Chinese fleet sails near Japanese Senkaku islands

Japan says China has sailed a fleet of more than 230 vessels - most of them fishing boats - close to Japanese-controlled waters in the East China Sea.

Tokyo says the fleet included six coastguard ships, three of which appeared to be armed.

Japan has summoned Chinese diplomats to protest.

Over recent years, Beijing has become increasingly assertive about its rights in waters it believes are Chinese.

 

Testing Japan's resolve

In this latest incident, Chinese boats sailed close to the Senkaku Islands, which are administered by Japan but also claimed by China. Beijing calls them the Diaoyu Islands.

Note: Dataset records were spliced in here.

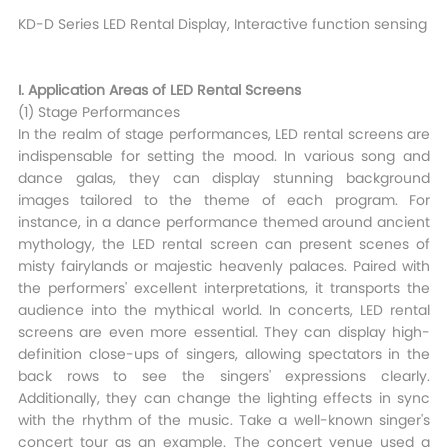
KD-D Series LED Rental Display, Interactive function sensing
I. Application Areas of LED Rental Screens​
(1) Stage Performances​
In the realm of stage performances, LED rental screens are
indispensable for setting the mood. In various song and
dance galas, they can display stunning background
images tailored to the theme of each program. For
instance, in a dance performance themed around ancient
mythology, the LED rental screen can present scenes of
misty fairylands or majestic heavenly palaces. Paired with
the performers' excellent interpretations, it transports the
audience into the mythical world. In concerts, LED rental
screens are even more essential. They can display high-
definition close-ups of singers, allowing spectators in the
back rows to see the singers' expressions clearly.
Additionally, they can change the lighting effects in sync
with the rhythm of the music. Take a well-known singer's
concert tour as an example. The concert venue used a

How uninhabited islands soured China-Japan ties

A Japanese foreign ministry spokesman said the fleet's despatch was a unilateral escalation of tension in the area.

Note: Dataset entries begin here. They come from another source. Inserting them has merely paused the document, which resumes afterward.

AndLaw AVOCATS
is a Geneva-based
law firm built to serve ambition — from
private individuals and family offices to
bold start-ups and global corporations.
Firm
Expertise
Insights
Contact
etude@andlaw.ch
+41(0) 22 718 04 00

Less than a decade ago, Tokyo and Beijing talked of jointly exploiting the resources of the East China Sea, the waterway that separates the two countries.

But since then tension has increased, particularly over the disputed Senkakus, which are uninhabited.

Over recent years, China has sent an increasing number of ships towards the islands, in what appears to be an attempt to test Japan's resolve to defend them.

Beijing has also become increasingly assertive about its territorial claims in the South China Sea.

But last month a tribunal under the Permanent Court of Arbitration in the Hague ruled that most of Beijing's claims in that sea had no legal basis.

China said it would ignore the decision.